(Exercise directions) Each record below should be returned word for word, with no pictures included.

(Data for the task)

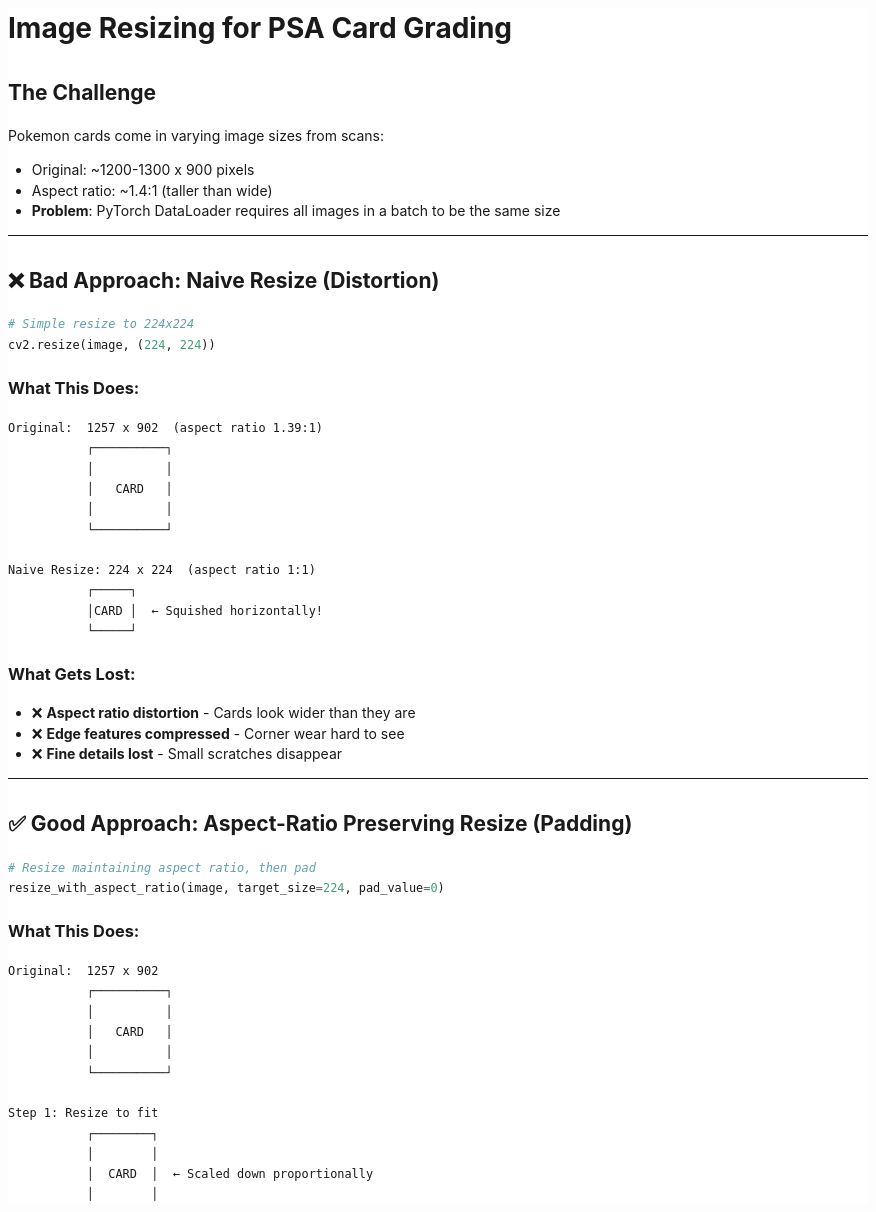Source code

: # Image Resizing for PSA Card Grading

## The Challenge

Pokemon cards come in varying image sizes from scans:
- Original: ~1200-1300 x 900 pixels
- Aspect ratio: ~1.4:1 (taller than wide)
- **Problem**: PyTorch DataLoader requires all images in a batch to be the same size

---

## ❌ **Bad Approach: Naive Resize (Distortion)**

```python
# Simple resize to 224x224
cv2.resize(image, (224, 224))
```

### What This Does:
```
Original:  1257 x 902  (aspect ratio 1.39:1)
           ┌──────────┐
           │          │
           │   CARD   │
           │          │
           └──────────┘

Naive Resize: 224 x 224  (aspect ratio 1:1)
           ┌─────┐
           │CARD │  ← Squished horizontally!
           └─────┘
```

### What Gets Lost:
- ❌ **Aspect ratio distortion** - Cards look wider than they are
- ❌ **Edge features compressed** - Corner wear hard to see
- ❌ **Fine details lost** - Small scratches disappear

---

## ✅ **Good Approach: Aspect-Ratio Preserving Resize (Padding)**

```python
# Resize maintaining aspect ratio, then pad
resize_with_aspect_ratio(image, target_size=224, pad_value=0)
```

### What This Does:
```
Original:  1257 x 902
           ┌──────────┐
           │          │
           │   CARD   │
           │          │
           └──────────┘

Step 1: Resize to fit
           ┌────────┐
           │        │
           │  CARD  │  ← Scaled down proportionally
           │        │
```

(Exercise answer)
Source code

: # Image Resizing for PSA Card Grading

## The Challenge

Pokemon cards come in varying image sizes from scans:
- Original: ~1200-1300 x 900 pixels
- Aspect ratio: ~1.4:1 (taller than wide)
- **Problem**: PyTorch DataLoader requires all images in a batch to be the same size

---

## ❌ **Bad Approach: Naive Resize (Distortion)**

```python
# Simple resize to 224x224
cv2.resize(image, (224, 224))
```

### What This Does:
```
Original:  1257 x 902  (aspect ratio 1.39:1)
           ┌──────────┐
           │          │
           │   CARD   │
           │          │
           └──────────┘

Naive Resize: 224 x 224  (aspect ratio 1:1)
           ┌─────┐
           │CARD │  ← Squished horizontally!
           └─────┘
```

### What Gets Lost:
- ❌ **Aspect ratio distortion** - Cards look wider than they are
- ❌ **Edge features compressed** - Corner wear hard to see
- ❌ **Fine details lost** - Small scratches disappear

---

## ✅ **Good Approach: Aspect-Ratio Preserving Resize (Padding)**

```python
# Resize maintaining aspect ratio, then pad
resize_with_aspect_ratio(image, target_size=224, pad_value=0)
```

### What This Does:
```
Original:  1257 x 902
           ┌──────────┐
           │          │
           │   CARD   │
           │          │
           └──────────┘

Step 1: Resize to fit
           ┌────────┐
           │        │
           │  CARD  │  ← Scaled down proportionally
           │        │
```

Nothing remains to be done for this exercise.